Trade Deal is Back on the Table

By Published On: June 18, 2019Categories: Crude, Daily Market News & Insights, Diesel, Gasoline

Oil markets, along with equities, are leaping higher this morning following positive trade news. Driven by a larger market surge, crude oil is currently trading at $53.88, up $1.95 (+3.8%).

Fuel prices are also getting a lift. Diesel prices are trading at $1.8301, a 3.1 cent increase (+1.7%). Gasoline prices are $1.7229, up 3.2 cents (+1.9%) from Monday’s close.

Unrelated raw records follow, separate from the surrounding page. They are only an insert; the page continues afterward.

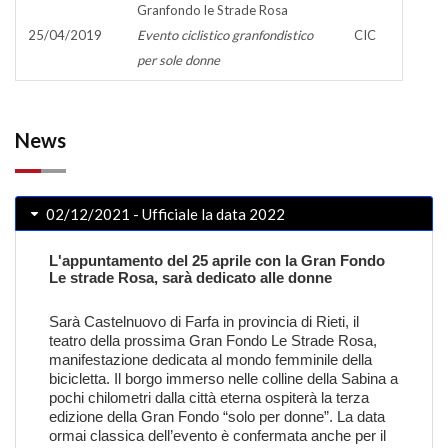
Granfondo le Strade Rosa
25/04/2019
Evento ciclistico granfondistico
CIC
per sole donne
News
02/12/2021 - Ufficiale la data 2022
L'appuntamento del 25 aprile con la Gran Fondo
Le strade Rosa, sarà dedicato alle donne
Sarà
Castelnuovo di Farfa
in provincia di Rieti, il
teatro della prossima Gran Fondo Le Strade Rosa,
manifestazione dedicata al mondo femminile della
bicicletta. Il borgo immerso nelle colline della Sabina a
pochi chilometri dalla città eterna ospiterà la terza
edizione della Gran Fondo “solo per donne”. La data
ormai classica dell’evento è confermata anche per il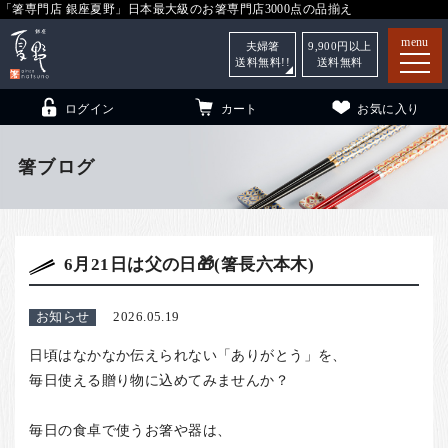
「箸専門店 銀座夏野」日本最大級のお箸専門店3000点の品揃え
menu
夫婦箸
9,900
円以上
送料無料!!
送料無料
ログイン
カート
お気に入り
箸ブログ
箸
（贈答用・自宅用）
6月21日は父の日🎁(箸長六本木)
子供和食器
（贈答用・自宅用）
銀座夏野・箸長
について
お知らせ
2026.05.19
小夏
について
こども和食器
日頃はなかなか伝えられない「ありがとう」を、
ご利用ガイド
毎日使える贈り物に込めてみませんか？
法人・飲食店のお客様
毎日の食卓で使うお箸や器は、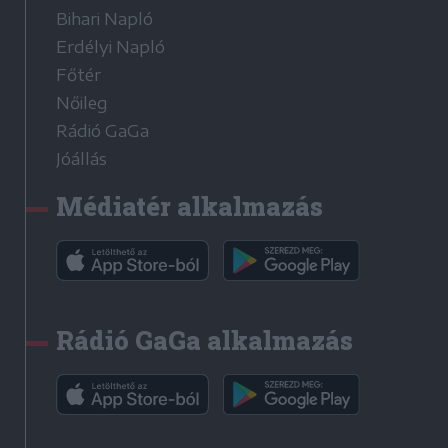
Bihari Napló
Erdélyi Napló
Főtér
Nőileg
Rádió GaGa
Jóállás
Médiatér alkalmazás
Rádió GaGa alkalmazás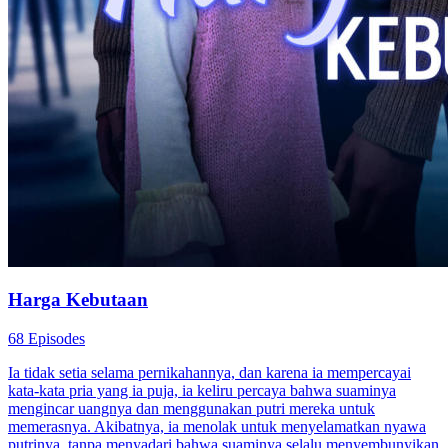
Harga Kebutaan
68 Episodes
Ia tidak setia selama pernikahannya, dan karena ia mempercayai
kata-kata pria yang ia puja, ia keliru percaya bahwa suaminya
mengincar uangnya dan menggunakan putri mereka untuk
memerasnya. Akibatnya, ia menolak untuk menyelamatkan nyawa
putrinya, tanpa menyadari bahwa suaminya selalu menyembunyikan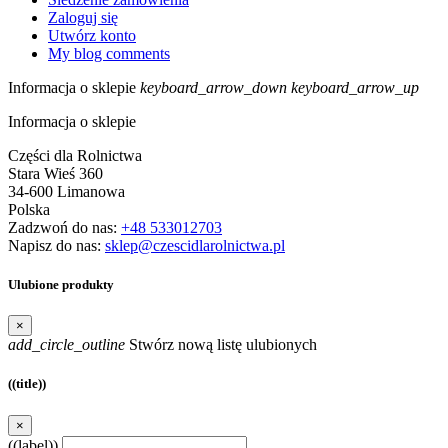
Zaloguj się
Utwórz konto
My blog comments
Informacja o sklepie
keyboard_arrow_down
keyboard_arrow_up
Informacja o sklepie
Części dla Rolnictwa
Stara Wieś 360
34-600 Limanowa
Polska
Zadzwoń do nas:
+48 533012703
Napisz do nas:
sklep@czescidlarolnictwa.pl
Ulubione produkty
×
add_circle_outline
Stwórz nową listę ulubionych
((title))
×
((label))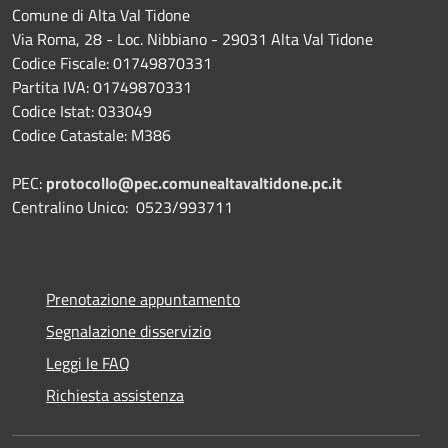
Comune di Alta Val Tidone
Via Roma, 28 - Loc. Nibbiano - 29031 Alta Val Tidone
Codice Fiscale: 01749870331
Partita IVA: 01749870331
Codice Istat: 033049
Codice Catastale: M386
PEC:
protocollo@pec.comunealtavaltidone.pc.it
Centralino Unico: 0523/993711
Prenotazione appuntamento
Segnalazione disservizio
Leggi le FAQ
Richiesta assistenza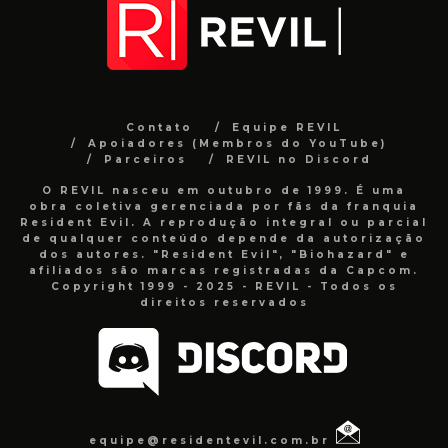
Contato
Equipe REVIL
Apoiadores (Membros do YouTube)
Parceiros
REVIL no Discord
O REVIL nasceu em outubro de 1999. É uma
obra coletiva gerenciada por fãs da franquia
Resident Evil. A reprodução integral ou parcial
de qualquer conteúdo depende da autorização
dos autores. "Resident Evil", "Biohazard" e
afiliados são marcas registradas da Capcom.
Copyright 1999 - 2025 - REVIL - Todos os
direitos reservados
equipe@residentevil.com.br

This morning Trump tweeted that trade talks will resume with China at the G20 summit at the end of June, with negotiators meeting ahead of the event. Many had given up hope of a trade deal in the near future, so renewed potential of a deal had markets trading sharply higher. So far, the US has imposed 25% tariffs on $250 billion of Chinese goods, threatening to hit another $300 billion if the Chinese don’t come to the negotiating table.

In oil news, Trump yesterday hinted that oil access would not be enough to trigger a war with Iran. His comment comes as Iran has threatened to cut off oil transit through the Strait of Hormuz, the world’s largest oil chokepoint. Trump specifically called the recent attack in the Gulf of Oman a “minor attack”. Few analysts believe there’s much credibility behind Iran’s threat to shut the Strait, given the severe consequences the international community would impose and strategic oil reserves held by most major economies.

In the Midwest, flooding has causes some severe issues for the ag business, leading to just 92% of the corn harvest and 77% of the soybean harvest being planted according to a USDA report. In most years prior, planting would be done or nearly done at this point in the year, leaving a lot of ground to make up. Moreover, many planted simply to fulfill insurance obligations, meaning a harvestable crop is not the intended goal. What does this mean for fuel? Each year, the Midwest sees diesel prices pop in the fall as farmers harvest their crops. A small harvest may mean a less severe fall pop in basis prices, keeping Midwest fuel prices lower in the months to come.